Üçüncü kişilerin ticari işletme üzerinde daha üstün bir hak iddiasıyla kiracıyı rahatsız etmesi halinde kiraya verenin zapta karşı tekeffül sorumluluğundan bahsedilir. Gerçek anlamda zapt kiralananda sözleşmenin kurulması sırasında mevcut üçüncü kişilerin hakları dolayısıyla çıkar. Şerh verilmiş şahsi taleplerin ileri sürülmesi de zapta karşı tekeffül sorumluğu kapsamında değerlendirilmelidir, çünkü önemli olan kiracının kira konusunu kullanmasının üçüncü bir kişinin üstün hakkıyla engellenmesidir. Ancak kiracı kullanımını kaldıracak zabıt tehlikesini biliyor ise, kiraya verenin sorumluluğuna gidemez. Kiraya veren, kiracının ihbarı üzerine yargısal uyuşmazlığı üzerine almakla yükümlüdür. Kiraya verenin sorumlu olması için kusurlu olması şart değildir. Ancak, kiraya veren kusuru olmadığını ispat ederek kiracının zararını tazminden kurtulabilir.

Gerçek olmayan zapt, kiraya verenin sözleşmenin kurulmasından sonra üçüncü kişi lehine kiracının haklarıyla bağdaşmayacak bir ayni hak tesis etmesi halinde söz konusu olur. Bu durumda, sözleşmenin devamı yeni malikin kabul şartına bağladır. Kiracı, üçüncü şahsı akde devama zorlayamaz. Bu bağlamda, üçüncü kişi kiracı ile kiraya veren arasındaki sözleşmenin devamını kabul edebilir. Kanımca, burada yasal bir borca katılma vardır. Kiraya veren ve üçüncü kişi, kiracıya karşı müteselsilen sorumlu olacaklardır. Üçüncü kişi kiracı ile kiraya veren arasındaki sözleşmenin devamını kabul etmeyebilir. Bu durumda, devralan üçüncü kişi, kiracıdan kira konusunu derhal devretmesini talep edebilir. Kiracının,

gerçek olmayan zapt borcu kapsamında, ya ifa ya da tazminat talebinde bulunma hakkı vardır.

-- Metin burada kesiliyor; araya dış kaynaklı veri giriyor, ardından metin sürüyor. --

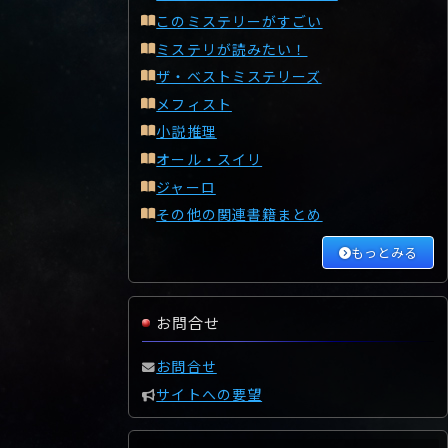
このミステリーがすごい
ミステリが読みたい！
ザ・ベストミステリーズ
メフィスト
小説推理
オール・スイリ
ジャーロ
その他の関連書籍まとめ
もっとみる
お問合せ
お問合せ
サイトへの要望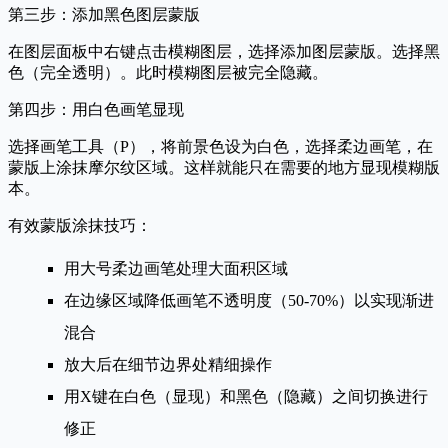
第三步：添加黑色图层蒙版
在图层面板中右键点击模糊图层，选择
添加图层蒙版
。选择
黑
色（完全透明）
。此时模糊图层被完全隐藏。
第四步：用白色画笔显现
选择
画笔工具
（P），将前景色设为白色，选择柔边画笔，在
蒙版上涂抹摩尔纹区域。这样就能只在需要的地方显现模糊版
本。
有效蒙版涂抹技巧：
用大号柔边画笔处理大面积区域
在边缘区域降低画笔不透明度（50-70%）以实现渐进
混合
放大后在细节边界处精细操作
用
X
键在白色（显现）和黑色（隐藏）之间切换进行
修正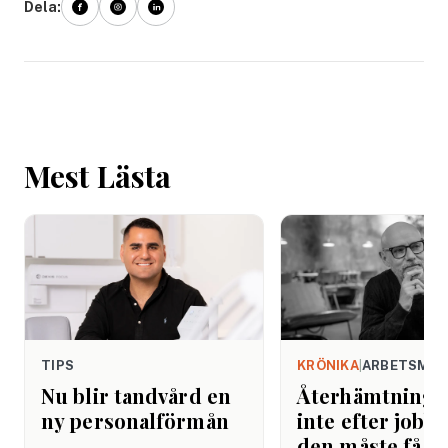
Dela:
Mest Lästa
TIPS
KRÖNIKA
|
ARBETSMIL
Nu blir tandvård en
Återhämtning b
ny personalförmån
inte efter jobbe
den måste få pl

Ticari işletme kirası sözleşmesi belirli bir süre için akdedilmişse ve zımni bir yenileme olmamışsa, sözleşme sürenin dolmasıyla sona erer. Süresiz ticari işletme kirası sözleşmesinde fesih için ilk olarak sözleşmede bir düzenleme olup olmadığına bakılmalıdır. Eğer sözleşmede böyle bir düzenleme yoksa örf ve adet kuralı gereği feshi ihbar süresi olup olmadığına bakılır. Eğer böyle bir süre yoksa taraflar kanunda öngörülen altı aylık süreye uyulmalıdır. Taraflar önemli sebeplerin varlığı halinde belirli süreli sözleşmeyi sona erdirebilirler. Kira sözleşmesinin süresinden önce sona erdirilebilmesi için sözleşmenin devamını taraflar için beklenemez kılan haklı sebepler var olmalıdır. Sona erdirme hakkını kullanan taraf, kanuni fesih sürelerine uymalı ve diğer tarafa tam bir tazminat ödemelidir.

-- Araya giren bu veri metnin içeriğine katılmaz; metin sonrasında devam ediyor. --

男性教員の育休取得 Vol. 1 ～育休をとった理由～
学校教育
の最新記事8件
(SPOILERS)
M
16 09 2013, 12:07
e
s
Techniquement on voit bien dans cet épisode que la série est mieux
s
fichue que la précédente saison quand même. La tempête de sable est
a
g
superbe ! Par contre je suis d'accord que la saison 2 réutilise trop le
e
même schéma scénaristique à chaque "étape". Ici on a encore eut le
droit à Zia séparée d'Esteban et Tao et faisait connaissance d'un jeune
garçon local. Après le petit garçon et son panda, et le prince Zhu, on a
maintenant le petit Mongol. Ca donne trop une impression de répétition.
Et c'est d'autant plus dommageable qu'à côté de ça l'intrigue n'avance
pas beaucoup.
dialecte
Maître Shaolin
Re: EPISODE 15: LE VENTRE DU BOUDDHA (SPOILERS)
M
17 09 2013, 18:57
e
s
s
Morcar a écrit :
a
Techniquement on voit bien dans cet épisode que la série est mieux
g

BK m. 290 f. 1 uyarınca, kiracının iflasıyla birlikte kira sözleşmesi kendiliğinden son bulur. Borçlar Kanunumuzda hasılat kirasını düzenleyen hükümlerde kiraya verenin iflasına ilişkin bir düzenleme yoktur. Kiraya verenin iflası, kural olarak, sözleşmenin devamını etkilemez. Ticari işletme kirasında kiracının ölümüyle birlikte kira sözleşmesi kendiliğinden sona ermez. Kiracının mirasçıları, kiracı sıfatını haiz olurlar ve sözleşmeye devam ederler. Ancak, BK m. 291 sayesinde gerek kiracının mirasçıları gerekse kiraya veren herhangi bir tazminat ödemeden ve kanuni sürelere riayet ederek sözleşmeyi sona erdirebilirler. Kiraya verenin ölümüyle birlikte ticari işletmenin üzerindeki tüm haklar ve borçlar külli halefiyet yoluyla kiraya verenin mirasçılarına geçer. Kanımca, kiraya verenin ölümü sonrasında, kiracının ölümünü düzenleyen BK m. 291 kıyasen uygulanamaz.

Kiracı sözleşmesi sona erince, BK m. 292 f. 1 uyarınca kira konusu ticari işletmeyi bütün unsurlarıyla o sırada ne durumda iseler o durumda geri vermekle yükümlüdür. Kiracı, ticari işletme ve ticari işletme ile birlikte kendisine devredilmiş olan şeyleri kiraya verene teslim edince iade borcundan kurtulur. BK m. 295 kiracıya iyi bir işletmenin gerektirdiği stokları kiraya verene bırakma yükümlülüğü yüklemiştir. Bırakılacak olan stok miktarı iyi bir işletmenin

gerektirdiğinden fazla olamaz. Eğer kiracı sözleşmenin başında stokları kiraya verenden satın almışsa, bunları iade yükümlüğü yoktur. Ancak, eğer kiracı stokları satın almamışsa, bunları iade etmelidir. Kiracı, ticari işletmeyi işletmek için aldığı ruhsat, marka ve lisans gibi ticari işletmeye ait olan gayrimaddi unsurları kiraya verene iade etmelidir.

Kiracı, BK m. 292 f. 2 uyarınca, ticari işletmenin olağan faaliyetlerini yürütmek için yapmış olduğu masraflar için herhangi bir tazminat talebinde bulunamaz. Ancak, kiracı gerekli önemleri alsaydı oluşmayacak olan zararları tazmin etmelidir. Kiracı, ticari işletmenin olağan faaliyetleri çerçevesinde meydana gelmiş olan eksiklikleri tazminle mükellef değildir. Kiracı olağan faaliyetler çevresinde meydana gelen artışlardan dolayı da herhangi bir tazminat talebinde bulunamaz.

BK m. 293 f. 3 uyarınca, kiracı ticari işletme için kendisinin yükümlü olmadığı iyileştirmeler yapar ve bu yatırımlar ticari işletmenin gelirlerinin artmasına yol açarsa, kiraya verenden tazminat talebinde bulunabilir. Kanımca, kiracının tazminat talep edebilmesindeki ayırt edici unsur kiracının bu yatırımları yerine getirmekle yükümlü olmamasıdır. Taraflar ileride uyuşmazlık çıkmasını engellemek ve kiracının tazminat talep edebileceği halleri belirlemek için, sözleşmede kiracının yapacağı yatırımların çerçevesini çizmelidir.